L’auteure examine ensuite les motivations de la mouvance féministe en matière de représentation descriptive des Québécoises dans les assemblées législatives. Essentiellement, deux grandes philosophies, le rejet et l’investissement, caractérisent, à son avis, l’attitude des mouvements de femmes face au pouvoir politique. Alors que la première école de pensée réfère au rejet du pouvoir pour les femmes au nom de la tradition, la seconde vise à investir le pouvoir politique en y adaptant les femmes ou en le changeant de l’intérieur.
L’auteure conclut par une étude des propositions mises de l’avant par les gouvernements fédéral et provincial pour augmenter la représentation féminine du Québec à la Chambre des communes et à l’Assemblée nationale. Soulevant la prévalence d’un laisser-faire en matière de représentation des femmes tant à Ottawa qu’à Québec, et bien qu’une loi sur la parité semble prometteuse, l’auteure estime que le « népotisme » des partis politiques demeure l’obstacle fondamental à l’égalité parlementaire des femmes.
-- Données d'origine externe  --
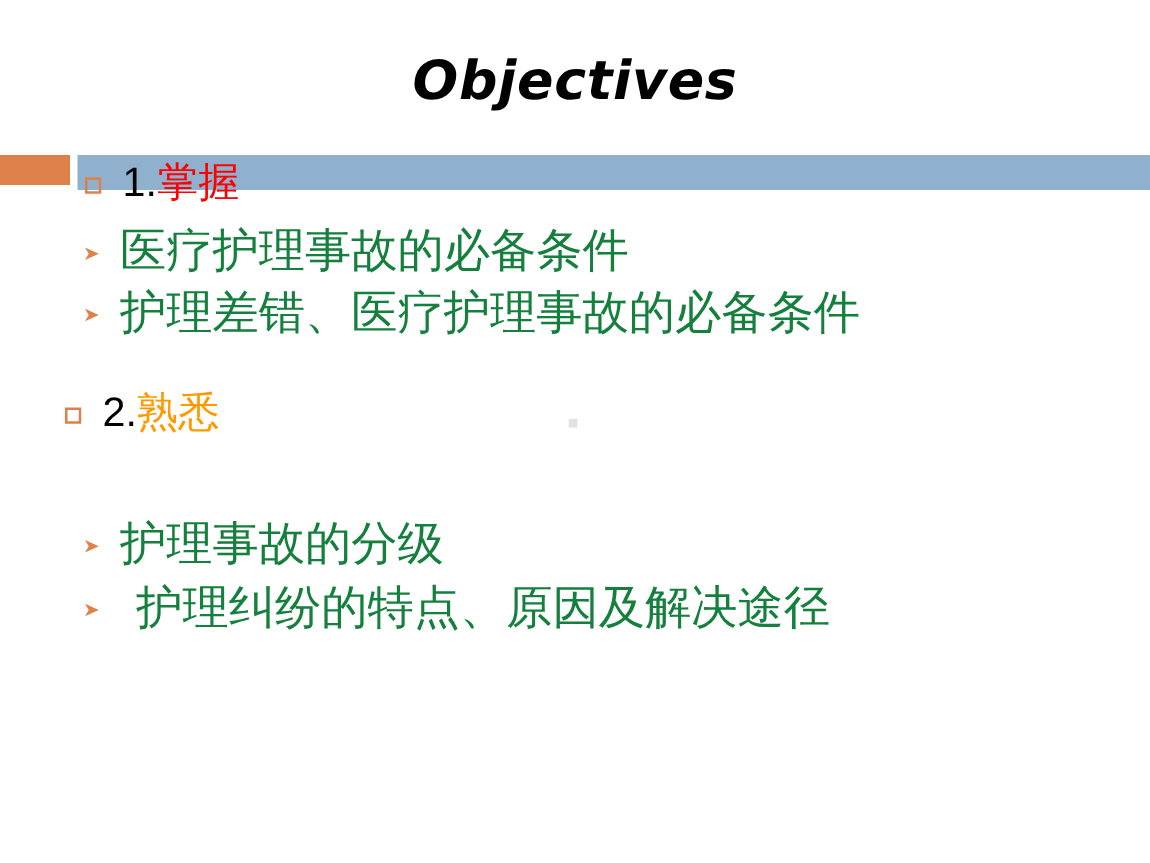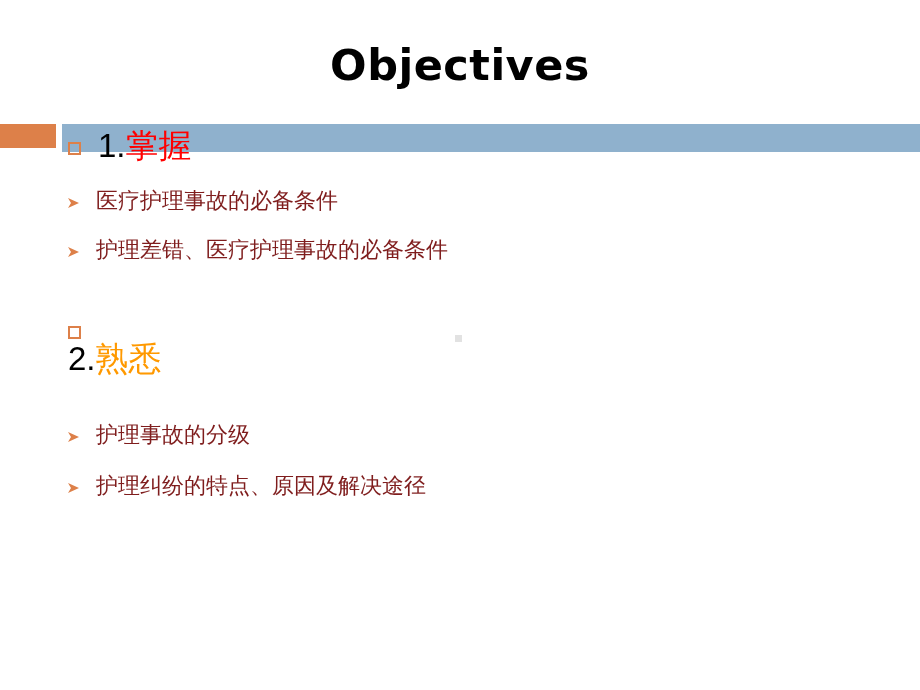--- a/index.html
+++ b/index.html
@@ -29,20 +29,21 @@
     left: 0;
     width: 920px;
     text-align: center;
     font-family: "DejaVu Sans", sans-serif;
     font-size: 43px;
     font-weight: 700;
     color: #000000;
     letter-spacing: 0.5px;
     line-height: 1.1;
     white-space: nowrap;
+    font-style: italic;
   }
 
   
   .banner-orange-block {
     position: absolute;
     left: 0px;
     top: 124px;
     width: 56px;
     height: 24px;
     background: #DD8049;
@@ -98,23 +99,23 @@
   }
   .level2-marker {
     flex: 0 0 auto;
     width: 16px;
     height: 16px;
     margin-top: 15px;
     margin-right: 14px;
   }
   .level2-marker svg { display: block; }
   .level2-text {
-    font-size: 22px;
+    font-size: 37px;
     line-height: 42px;
-    color: #7f1d1d;
+    color: #15803d;
     font-family: Liberation Sans, sans-serif;
   }
 
   
   .stray-mark {
     position: absolute;
     left: 455px;
     top: 335px;
     width: 7px;
     height: 7px;
@@ -149,36 +150,36 @@
 
     <div class="level2-row" style="left:66px; top:229px;">
       <span class="level2-marker">
         <svg width="16" height="16" viewBox="0 0 16 16" aria-hidden="true">
           <path d="M2 3 L13 8 L2 13 L5 8 Z" fill="#DD8049"></path>
         </svg>
       </span>
       <span class="level2-text">护理差错、医疗护理事故的必备条件</span>
     </div>
 
-    <div class="level1-row" style="left:68px; top:310px;flex-direction:column;">
+    <div class="level1-row" style="left:52px; top:310px;">
       <span class="level1-marker"></span>
       <span class="level1-text"><span>2.</span><span class="accent-orange">熟悉</span></span>
     </div>
 
 
     <div class="level2-row" style="left:66px; top:414px;">
       <span class="level2-marker">
         <svg width="16" height="16" viewBox="0 0 16 16" aria-hidden="true">
           <path d="M2 3 L13 8 L2 13 L5 8 Z" fill="#DD8049"></path>
         </svg>
       </span>
       <span class="level2-text">护理事故的分级</span>
     </div>
 
-    <div class="level2-row" style="left:66px; top:465px;">
+    <div class="level2-row" style="left:66px; top:465px;gap:13px;">
       <span class="level2-marker">
         <svg width="16" height="16" viewBox="0 0 16 16" aria-hidden="true">
           <path d="M2 3 L13 8 L2 13 L5 8 Z" fill="#DD8049"></path>
         </svg>
       </span>
       <span class="level2-text">护理纠纷的特点、原因及解决途径</span>
     </div>
 
   </div>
Cet ouvrage est une grande analyse historique et politique de la représentation parlementaire des Québécoises à la fois dans les deux chambres fédérales et à la chambre provinciale. Le livre débute sur un constat déconcertant : non seulement les femmes n’ont-elles gagné que très peu de terrain en soixante ans, elles ont, en fait, pris du recul ces dernières années.
Dans sa conclusion, l’auteure propose une solution partielle qui n’est pas tout à fait satisfaisante. Selon elle, le remède, voire la panacée, à la faible présence des femmes en politique se trouve dans la proposition de réforme du mode de scrutin au Québec qui a été présentée à l’Assemblée nationale le 15 décembre 2004, plus particulièrement dans deux dispositions du projet. La première vise à majorer l’allocation accordée à un parti en fonction du pourcentage de candidatures de femmes ou de membres de minorités ethnoculturelles. La deuxième bonifie le remboursement dû à une femme candidate ou à une candidate ou un candidat d’une minorité ethnoculturelle. L’auteure affirme que, si le mode proportionnel mixte proposé par Jacques Dupuis, ministre québécois responsable du dossier à l’époque, s’avère encourageant, il reste perfectible. Cette solution s’adressant plus particulièrement au Québec, l’auteure demeure cependant muette dans sa conclusion sur les solutions possibles pour la Chambre des communes et le Sénat.
Dans l’ensemble, cet ouvrage fait un tour exhaustif de la question de la représentation des femmes du Québec en politique provinciale et fédérale. Il constitue un important document de référence et nous fait prendre conscience de la difficulté qu’ont les femmes à se tailler une place sur l’échiquier politique. Ce livre permet également au lecteur de se rendre compte à quel point les Québécoises actuellement en politique demeurent des pionnières, ainsi que de l’énorme travail qu’il reste à accomplir. La faiblesse de cet ouvrage pourrait résider dans sa conclusion, laquelle se limite à l’Assemblée nationale du Québec et ignore la Chambre des communes et le Sénat, une dichotomie d’autant plus surprenante que la quasi-totalité du livre se penche équitablement sur les trois chambres. Ce revirement de dernière minute peut laisser perplexe.